- [YOUR OBJECTIVE]:
From the entries below, pull out every line between the line holding "What percentage is" and the line holding "The value at 16 is 1.6. True or false?", both included, and copy them as they appear. Omit the pictures from your answer.

- [EXERCISE INPUTS]:
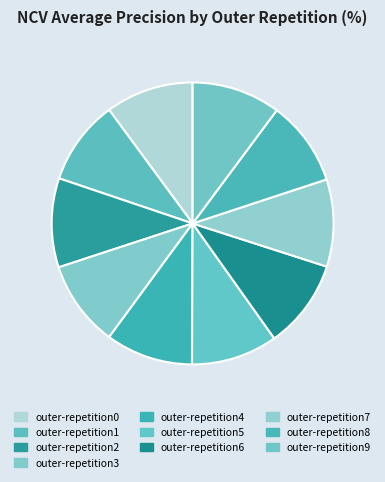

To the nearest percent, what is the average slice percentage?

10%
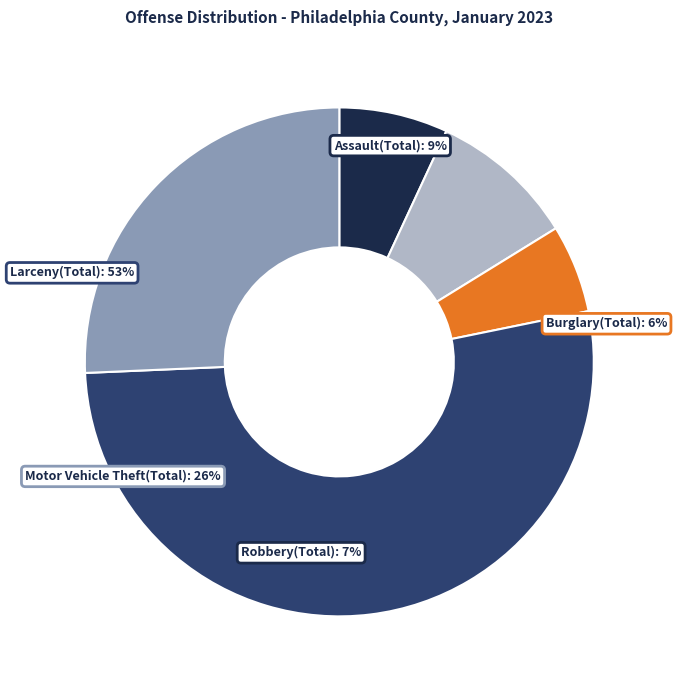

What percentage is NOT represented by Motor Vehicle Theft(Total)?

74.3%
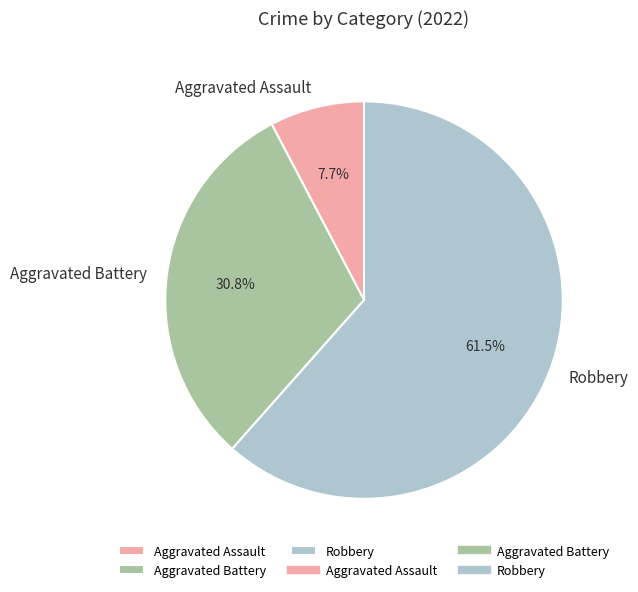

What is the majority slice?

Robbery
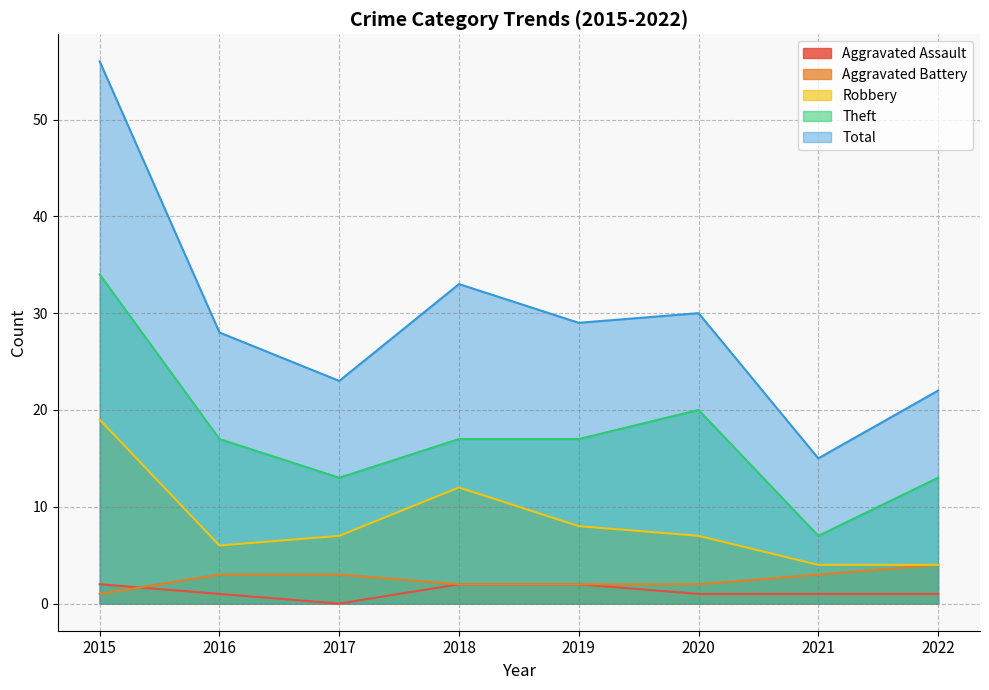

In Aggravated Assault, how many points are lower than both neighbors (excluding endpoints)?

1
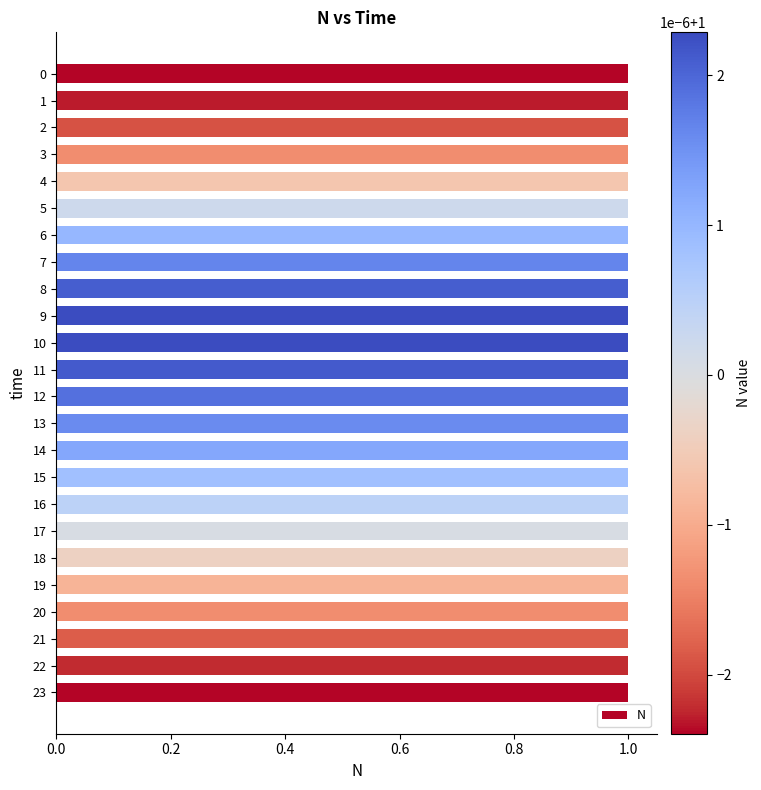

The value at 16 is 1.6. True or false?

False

* * *

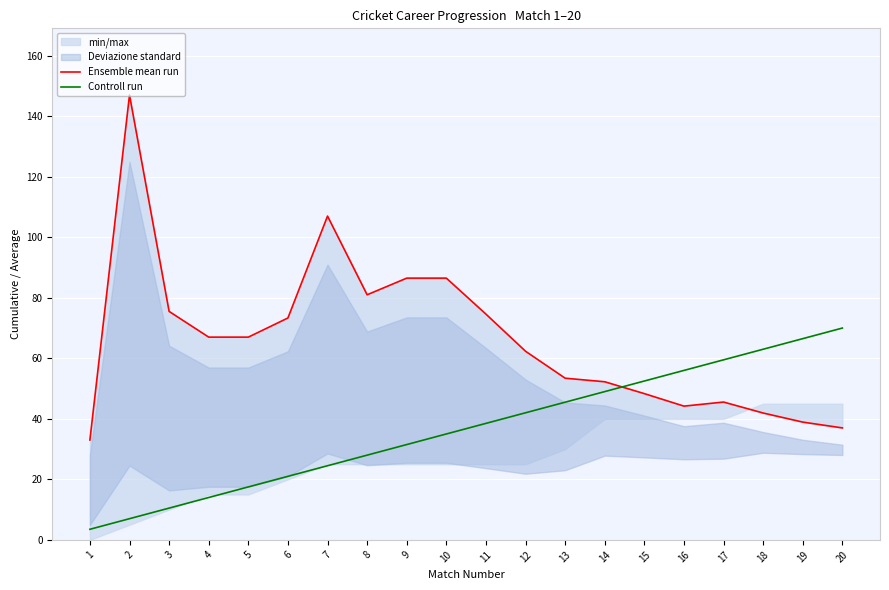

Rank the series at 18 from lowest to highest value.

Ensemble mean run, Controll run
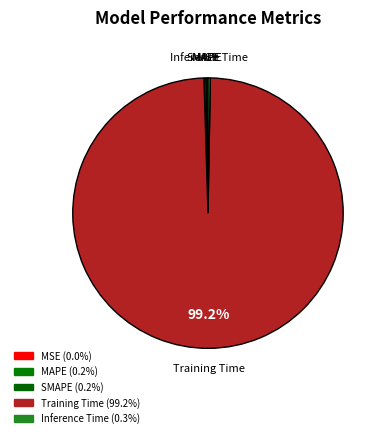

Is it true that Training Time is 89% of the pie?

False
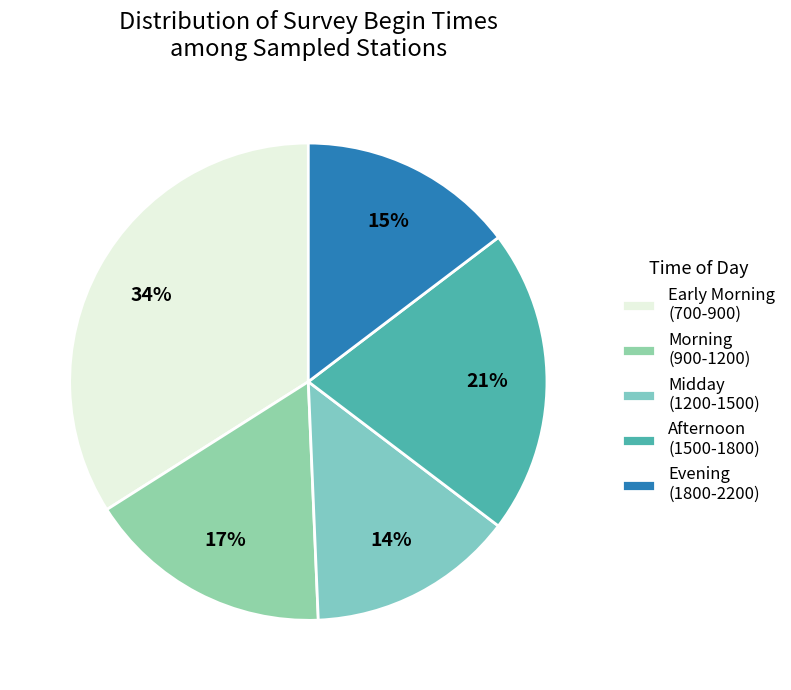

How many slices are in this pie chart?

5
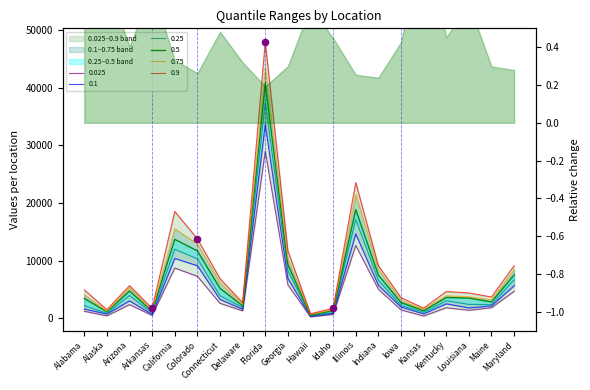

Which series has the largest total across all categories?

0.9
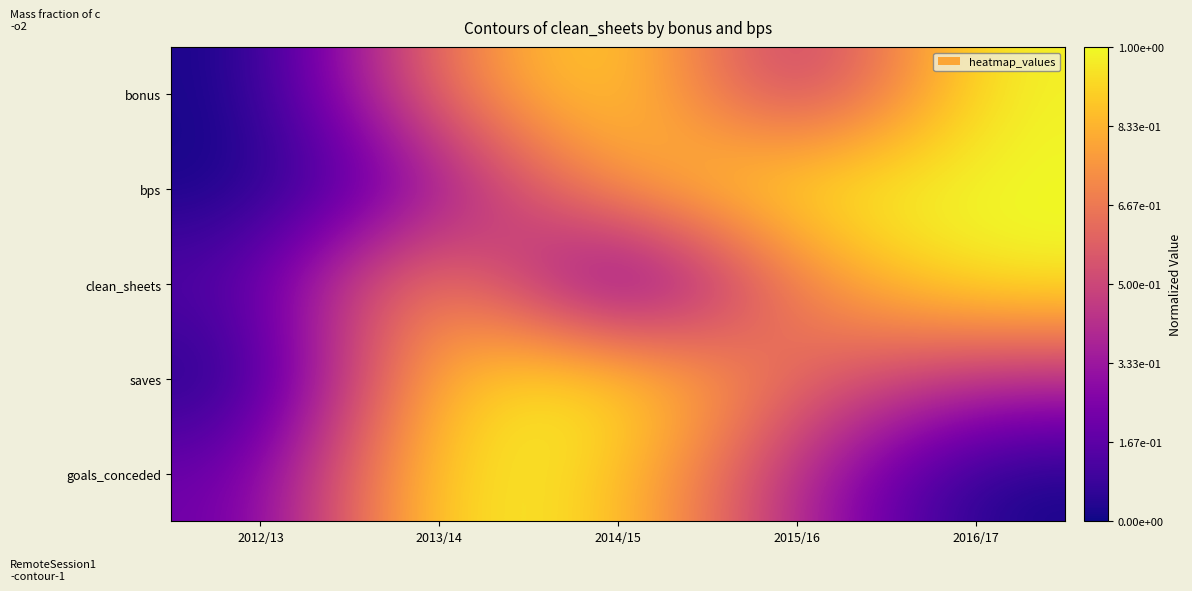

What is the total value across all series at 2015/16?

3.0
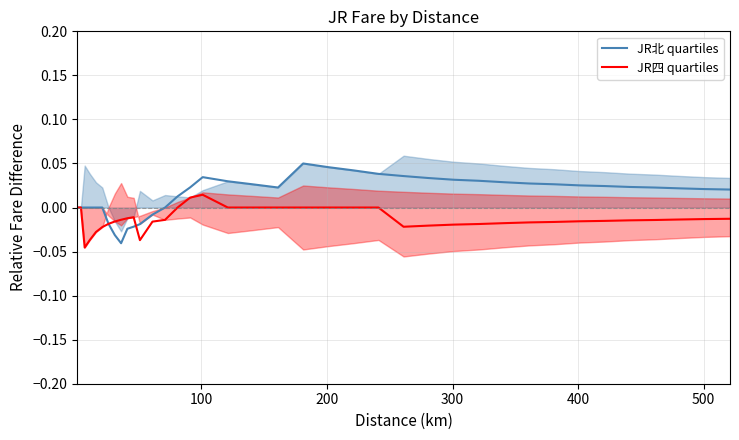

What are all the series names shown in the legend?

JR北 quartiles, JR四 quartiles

* * *

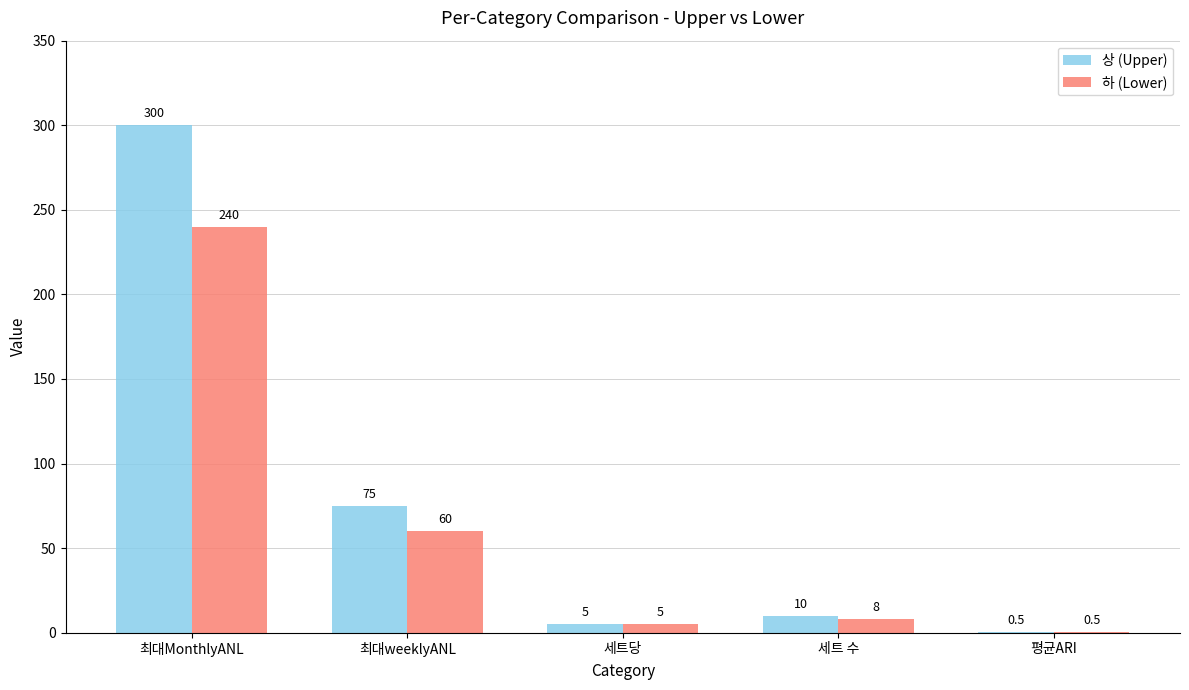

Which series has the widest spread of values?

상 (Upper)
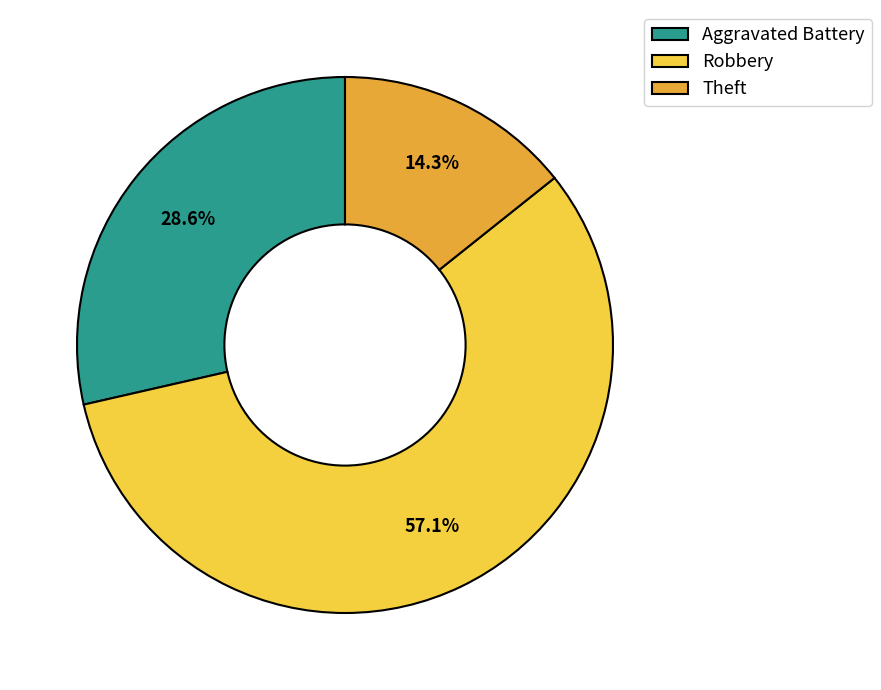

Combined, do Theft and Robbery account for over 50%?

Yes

- [RESPONSE TO THE TASK]:
What percentage is NOT represented by Motor Vehicle Theft(Total)?

74.3%

What is the majority slice?

Robbery

In Aggravated Assault, how many points are lower than both neighbors (excluding endpoints)?

1

The value at 16 is 1.6. True or false?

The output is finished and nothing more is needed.